JOB —
Pick out each line in the data below that contains the string "scientific". Case matters.

DATA PROVIDED —
○ ○ ○ ○ ○ ○ ○

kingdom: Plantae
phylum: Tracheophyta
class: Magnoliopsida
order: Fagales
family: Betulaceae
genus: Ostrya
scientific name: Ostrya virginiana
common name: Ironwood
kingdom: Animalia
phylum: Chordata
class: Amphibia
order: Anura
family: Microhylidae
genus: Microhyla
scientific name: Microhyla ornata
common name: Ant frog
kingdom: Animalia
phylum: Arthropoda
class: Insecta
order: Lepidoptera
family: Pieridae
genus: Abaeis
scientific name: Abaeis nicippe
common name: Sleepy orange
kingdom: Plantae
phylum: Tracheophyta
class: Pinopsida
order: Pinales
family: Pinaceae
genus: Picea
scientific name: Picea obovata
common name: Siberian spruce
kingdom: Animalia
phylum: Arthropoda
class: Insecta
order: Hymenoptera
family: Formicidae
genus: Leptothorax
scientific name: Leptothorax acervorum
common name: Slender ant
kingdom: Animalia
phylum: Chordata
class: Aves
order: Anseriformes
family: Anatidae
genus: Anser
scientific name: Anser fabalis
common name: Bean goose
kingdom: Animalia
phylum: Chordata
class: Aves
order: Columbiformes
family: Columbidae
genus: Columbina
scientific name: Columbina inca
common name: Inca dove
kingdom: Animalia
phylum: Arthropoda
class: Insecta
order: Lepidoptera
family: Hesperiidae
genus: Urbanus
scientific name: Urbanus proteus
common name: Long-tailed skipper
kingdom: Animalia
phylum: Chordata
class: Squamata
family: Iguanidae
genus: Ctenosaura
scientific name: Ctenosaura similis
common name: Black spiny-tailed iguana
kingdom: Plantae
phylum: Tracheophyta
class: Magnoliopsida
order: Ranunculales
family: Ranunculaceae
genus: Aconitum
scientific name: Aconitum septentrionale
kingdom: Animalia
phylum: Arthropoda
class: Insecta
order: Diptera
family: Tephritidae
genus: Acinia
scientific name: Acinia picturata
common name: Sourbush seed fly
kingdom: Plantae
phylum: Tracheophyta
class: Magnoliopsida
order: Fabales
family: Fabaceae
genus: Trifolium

○ ○ ○ ○ ○ ○ ○

TASK OUTPUT —
scientific name: Ostrya virginiana
scientific name: Microhyla ornata
scientific name: Abaeis nicippe
scientific name: Picea obovata
scientific name: Leptothorax acervorum
scientific name: Anser fabalis
scientific name: Columbina inca
scientific name: Urbanus proteus
scientific name: Ctenosaura similis
scientific name: Aconitum septentrionale
scientific name: Acinia picturata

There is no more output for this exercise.